Second, you may or may not know, but Rob King with University of Minnesota's Department of Applied Economics, is the President-Elect of the AAEA.

Finally, in the spirit of our conversation last week about working with communities to help mitigate "shocks" to the community (could be construction, flood, etc), a potential session topic for the 2011 AAEA meeting is : Fiscal responses of rural/small communities to disasters and other emergencies. I will keep you posted if I hear of any research in that area. I thought it might dovetail nicely with some of our programs.

What's blowing, roilling, and burning out there?


I was out in Denver last week (Oct. 25) at a Department of Energy (DOE) and National Renewable Energy Lab (NREL) pow wow. ( Well, it was literally billed as a 'program review', yet the camaraderie and ambiance was somewhat like a pow wow).

There were over two dozen federally recognized Indian tribes offering glimpses of their DOE/NREL funded projects in wind, hydro, solar and biomass energy projects. They were at different levels of completion, and it was interesting to listen to the varying experiences of raising capital, getting through feasability studies, navigating environmental assessments and getting decent Power Purchase Agreements.

Highlighting an interesting point for each type of energy source, I was impressed that with:

-Wind power. A tribe has been able to produce "behind the meter" (energy produced and used locally) with smart technology that allows individual homes to 'talk' with the turbine and local diesel generator to maximize power distribution.

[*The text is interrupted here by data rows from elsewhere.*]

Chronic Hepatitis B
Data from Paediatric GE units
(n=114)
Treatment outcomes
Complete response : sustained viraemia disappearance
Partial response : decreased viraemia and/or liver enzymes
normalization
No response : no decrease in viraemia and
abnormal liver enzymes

-Hydro power. A tribe is building a large dam with turbines, and there is the future possiblity for coastal tribes to capture energy off tides from long turbine 'snakes' that float on the surface. The latter are not being implemented by tribes (nor are effiecient due to equipment deterioration and high cost of such capital); but some tribes are looking at existing dams and the possibility of retrofitting 'spinners' (my term) onto them.

-Solar power. A tribe is currently working on a huge field of solar panels in a farm-like fashion, and has gotten offers of capital from overseas companies. (No longer are tribes having to scrape up their own monies to buy equipment...the world is coming to them).

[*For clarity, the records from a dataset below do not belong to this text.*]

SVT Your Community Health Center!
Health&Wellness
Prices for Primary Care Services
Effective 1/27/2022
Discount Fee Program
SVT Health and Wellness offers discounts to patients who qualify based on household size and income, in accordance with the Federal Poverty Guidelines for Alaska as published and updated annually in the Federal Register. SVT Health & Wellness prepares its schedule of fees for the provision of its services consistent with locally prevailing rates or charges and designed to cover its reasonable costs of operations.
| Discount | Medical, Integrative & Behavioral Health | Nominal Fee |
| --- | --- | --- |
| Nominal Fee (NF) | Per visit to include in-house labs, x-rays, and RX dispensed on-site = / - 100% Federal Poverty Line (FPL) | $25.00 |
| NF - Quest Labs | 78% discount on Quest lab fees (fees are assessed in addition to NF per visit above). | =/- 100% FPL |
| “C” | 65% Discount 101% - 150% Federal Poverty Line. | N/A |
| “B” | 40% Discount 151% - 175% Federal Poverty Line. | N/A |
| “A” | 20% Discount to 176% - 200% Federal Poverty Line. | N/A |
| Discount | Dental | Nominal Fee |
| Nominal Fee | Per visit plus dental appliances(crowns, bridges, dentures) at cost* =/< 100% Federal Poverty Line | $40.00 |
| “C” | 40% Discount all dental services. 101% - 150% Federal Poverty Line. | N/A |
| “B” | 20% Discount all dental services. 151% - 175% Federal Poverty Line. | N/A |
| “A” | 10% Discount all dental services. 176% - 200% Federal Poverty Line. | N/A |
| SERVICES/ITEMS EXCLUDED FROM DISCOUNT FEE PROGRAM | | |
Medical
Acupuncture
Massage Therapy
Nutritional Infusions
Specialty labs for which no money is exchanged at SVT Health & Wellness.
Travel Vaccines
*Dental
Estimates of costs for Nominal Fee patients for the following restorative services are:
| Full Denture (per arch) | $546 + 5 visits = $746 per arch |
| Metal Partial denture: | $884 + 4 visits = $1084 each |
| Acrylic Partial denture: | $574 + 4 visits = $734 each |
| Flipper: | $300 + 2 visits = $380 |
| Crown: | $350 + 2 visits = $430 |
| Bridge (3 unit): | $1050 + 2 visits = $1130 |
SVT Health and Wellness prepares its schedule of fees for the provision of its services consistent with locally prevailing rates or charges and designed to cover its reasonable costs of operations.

-Biomass power. Tribes (especially northern ones) are now investing in ways to harvest fuel on the ground as well as tree stand fuel into pellets that can be burned in individual home stoves or in mass fashion for a municipal boiler.

One of the main messages overall was that tribes may need to smartly go through internal change to reorganize their tribal politics from environmental investments so as to secure outside (non-Indian) investors, to meet requirements for the various phases of a project (as well as distribute dividend payments, I believe). One of the major advances of pursuing such projects is not only the savings in energy costs for tribal members, but also the building up of infrastructure, creating jobs as well as leveraging housing dollars.

Truly, many of the tribes saw pursuing alternative energy projects as exercising their national sovereignty and taking care of the earth- but also as economic development!